▸ Exercise description
Show each line of the data below that has the string "quando" in it.

[Saved entries]
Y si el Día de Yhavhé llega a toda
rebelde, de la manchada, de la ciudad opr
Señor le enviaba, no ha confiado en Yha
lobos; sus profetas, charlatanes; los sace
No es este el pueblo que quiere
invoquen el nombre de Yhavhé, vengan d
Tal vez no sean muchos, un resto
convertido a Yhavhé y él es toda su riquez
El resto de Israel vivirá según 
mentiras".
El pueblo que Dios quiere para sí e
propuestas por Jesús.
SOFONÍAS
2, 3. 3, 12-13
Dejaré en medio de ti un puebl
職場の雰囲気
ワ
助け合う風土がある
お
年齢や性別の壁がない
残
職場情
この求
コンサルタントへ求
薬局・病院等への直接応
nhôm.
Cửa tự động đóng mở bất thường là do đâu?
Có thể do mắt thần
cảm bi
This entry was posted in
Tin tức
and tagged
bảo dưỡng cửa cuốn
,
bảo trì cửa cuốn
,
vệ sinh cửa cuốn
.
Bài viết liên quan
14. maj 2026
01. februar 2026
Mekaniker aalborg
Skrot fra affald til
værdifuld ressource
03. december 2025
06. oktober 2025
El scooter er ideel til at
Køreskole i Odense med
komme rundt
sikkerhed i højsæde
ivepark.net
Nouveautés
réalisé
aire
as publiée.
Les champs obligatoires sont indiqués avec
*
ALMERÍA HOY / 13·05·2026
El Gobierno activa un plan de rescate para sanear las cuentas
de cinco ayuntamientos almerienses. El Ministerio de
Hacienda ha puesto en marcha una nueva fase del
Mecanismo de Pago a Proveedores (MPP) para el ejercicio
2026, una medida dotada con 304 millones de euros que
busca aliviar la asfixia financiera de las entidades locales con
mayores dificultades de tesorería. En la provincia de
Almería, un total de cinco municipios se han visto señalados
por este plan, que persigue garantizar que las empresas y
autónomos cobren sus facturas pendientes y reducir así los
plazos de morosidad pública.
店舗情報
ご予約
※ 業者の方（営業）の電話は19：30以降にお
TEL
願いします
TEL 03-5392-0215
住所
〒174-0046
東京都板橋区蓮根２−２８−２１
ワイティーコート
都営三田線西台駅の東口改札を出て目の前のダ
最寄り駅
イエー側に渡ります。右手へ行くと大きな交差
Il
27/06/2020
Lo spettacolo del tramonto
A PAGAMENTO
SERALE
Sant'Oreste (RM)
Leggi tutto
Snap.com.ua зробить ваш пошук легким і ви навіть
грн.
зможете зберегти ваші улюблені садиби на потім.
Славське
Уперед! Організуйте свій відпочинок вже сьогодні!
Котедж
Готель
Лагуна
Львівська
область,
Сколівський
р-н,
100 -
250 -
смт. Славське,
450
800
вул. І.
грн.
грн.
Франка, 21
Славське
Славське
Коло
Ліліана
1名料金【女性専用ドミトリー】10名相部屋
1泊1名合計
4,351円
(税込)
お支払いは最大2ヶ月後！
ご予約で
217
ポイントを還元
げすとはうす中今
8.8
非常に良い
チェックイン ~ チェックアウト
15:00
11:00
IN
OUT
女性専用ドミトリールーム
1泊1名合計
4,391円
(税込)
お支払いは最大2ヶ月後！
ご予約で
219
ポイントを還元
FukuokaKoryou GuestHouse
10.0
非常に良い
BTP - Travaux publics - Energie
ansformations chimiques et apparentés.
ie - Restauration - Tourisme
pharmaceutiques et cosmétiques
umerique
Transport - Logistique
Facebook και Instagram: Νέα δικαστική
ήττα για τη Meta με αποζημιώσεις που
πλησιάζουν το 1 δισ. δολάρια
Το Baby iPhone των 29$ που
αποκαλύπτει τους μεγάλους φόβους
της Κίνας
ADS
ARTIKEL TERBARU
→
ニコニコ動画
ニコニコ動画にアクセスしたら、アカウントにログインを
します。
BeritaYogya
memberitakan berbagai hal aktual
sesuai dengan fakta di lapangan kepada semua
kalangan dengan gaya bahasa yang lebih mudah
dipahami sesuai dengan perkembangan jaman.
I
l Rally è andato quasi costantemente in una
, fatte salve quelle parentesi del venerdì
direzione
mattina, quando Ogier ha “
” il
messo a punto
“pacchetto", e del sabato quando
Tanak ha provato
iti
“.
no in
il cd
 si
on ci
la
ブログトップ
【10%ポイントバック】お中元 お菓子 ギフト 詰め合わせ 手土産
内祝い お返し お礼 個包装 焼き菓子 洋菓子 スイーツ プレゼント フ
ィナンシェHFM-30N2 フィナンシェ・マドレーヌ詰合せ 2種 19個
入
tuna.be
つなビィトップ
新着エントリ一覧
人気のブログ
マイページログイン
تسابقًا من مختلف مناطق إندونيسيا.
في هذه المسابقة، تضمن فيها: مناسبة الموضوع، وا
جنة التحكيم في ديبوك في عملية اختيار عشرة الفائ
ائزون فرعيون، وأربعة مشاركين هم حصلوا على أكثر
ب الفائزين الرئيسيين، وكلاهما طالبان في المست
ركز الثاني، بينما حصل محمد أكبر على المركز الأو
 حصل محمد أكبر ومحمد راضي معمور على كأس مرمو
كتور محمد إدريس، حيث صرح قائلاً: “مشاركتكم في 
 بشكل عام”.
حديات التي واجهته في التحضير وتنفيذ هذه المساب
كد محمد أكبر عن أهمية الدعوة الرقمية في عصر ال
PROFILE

▸ Written solution
mattina, quando Ogier ha “
“pacchetto", e del sabato quando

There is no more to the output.